MicSim-package {MicSim} | R Documentation |
MicSim: Continuous-time microsimulation for population projection
Description
In life sciences, the central device of microsimulations is the life-course of an individual, which is defined by the sequence of states that the individual visits over time, and the waiting times between these state transitions. Modelling and simulating the life courses of a representative share of population members allows mapping population dynamics on a very detailed scale.

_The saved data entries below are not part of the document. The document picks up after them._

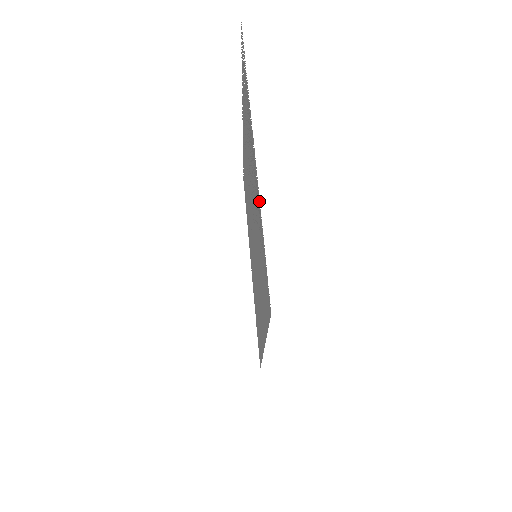
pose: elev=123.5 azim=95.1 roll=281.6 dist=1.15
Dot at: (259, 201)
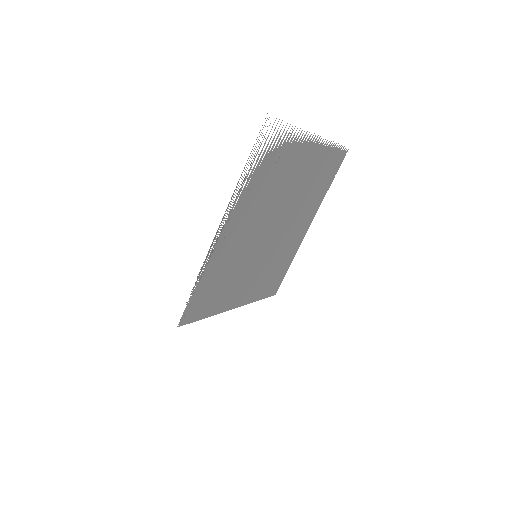
Dot at: (201, 268)
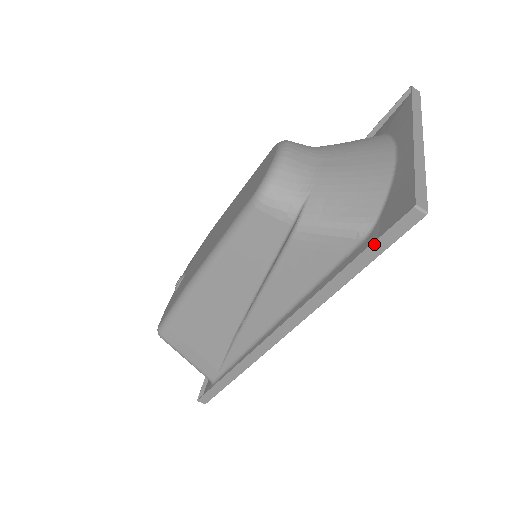
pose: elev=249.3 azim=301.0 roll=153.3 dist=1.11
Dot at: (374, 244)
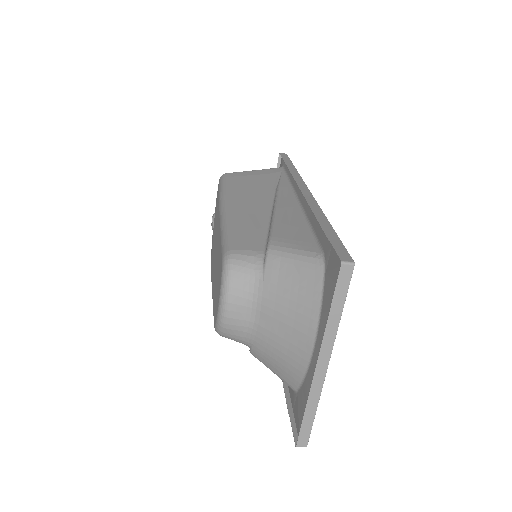
Dot at: (290, 413)
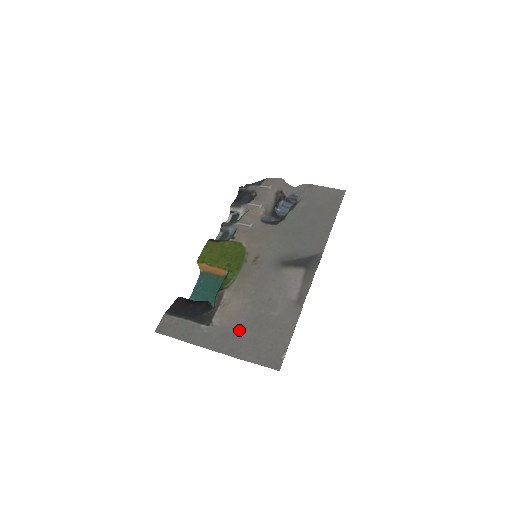
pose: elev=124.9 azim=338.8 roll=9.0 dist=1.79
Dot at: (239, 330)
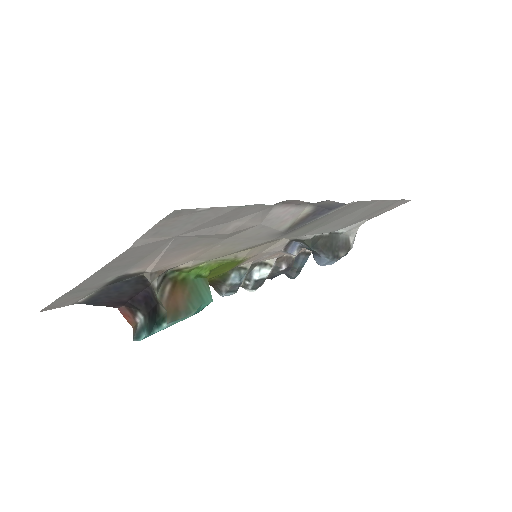
Dot at: (158, 253)
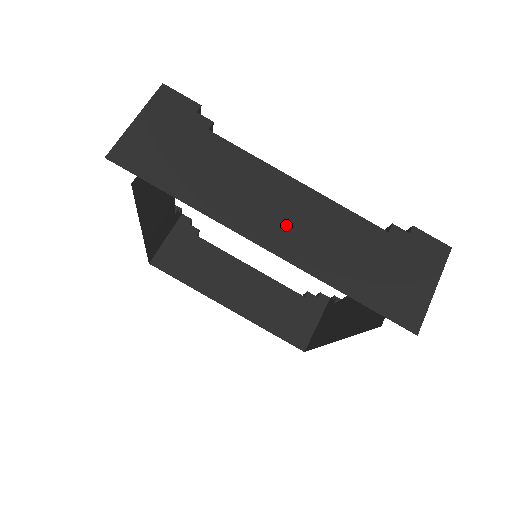
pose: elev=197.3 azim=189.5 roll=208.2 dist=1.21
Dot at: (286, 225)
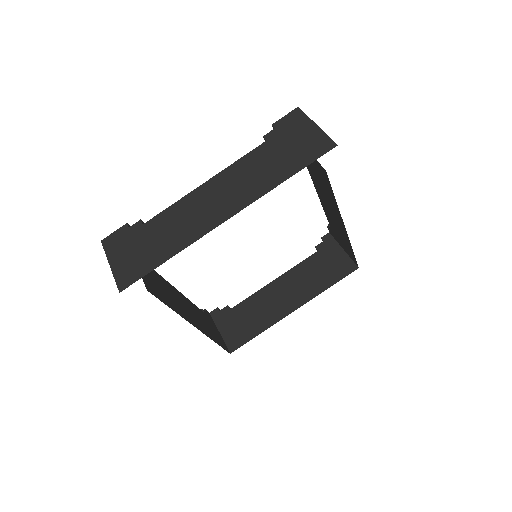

A standard approach to describe individual behavior is a continuous-time multi-state model. A multi-state model is a stochastic process that at any point in time occupies one out of a set of discrete states. These states summarize the demographically relevant categories an individual can belong to. Generally, the state space is determined by the problem to be studied, but commonly it will at least comprise the elementary demographic characteristics of sex and marital status. One element always present in the state space is "dead", a risk to which each individual is always exposed to.
In (demographic) microsimulations life-courses usually evolve along two time scales: individual age and calendar time. A possible third time scale is the time that an individual has already spent in his/her current state, e.g., the time that has elapsed since an individual's wedding. An event implies a change in the state of an individual. Age always runs parallel to the process time of a model. Therefore birthday, i.e., the completion of another year of life, is not an event in itself.
A common way to characterize an individual life-course is via a trajectory of a stochastic process from the family of Markovian processes, where the process time maps the time span over which we "observe" an individual life-course. The MicSim package uses time-inhomogeneuous Markov models to describe individual life-courses. That way, transition intensities can vary at each point in time, i.e. are not assumed to be constant for predefined time intervals (such as whole years).
The transition intensities (also denoted as hazard rates or transition rates) of Markovian processes are their key quantities. Once they are known one can compute the distribution functions of sojourn times and thus simulate synthetic life-courses. That is, to run a microsimulation model, for all transitions and time scales considered transition rates have to be provided. A whole bunch of statistical estimation approaches exist to estimate transition rates from (e.g., register, survey, panel) data. Furthermore, also methods for approximating transition rates from probabilities are available, e.g. by assuming that they are constant in the interval covered by a probability, yielding the so called exponential model. More details on this are given in the description of the ‘micsim’ function of this package, which is the actual workhorse of this toolkit.
Details
Package: | MicSim |
Type: | Package |
Version: | 2.0.1 |
Date: | 2024-01-23 |
License: | GPL-2 |
Author(s)
Sabine Zinn
Maintainer: szinn@diw.de
References
S. Zinn (2014). The MicSim Package of R: An Entry-Level Toolkit for Continuous-Time Microsimulation. In International Journal of Microsimulation 7(3), 3-32.
Willekens, F., & Putter, H. (2014). Software for multistate analysis. Demographic Research, 31, 381-420.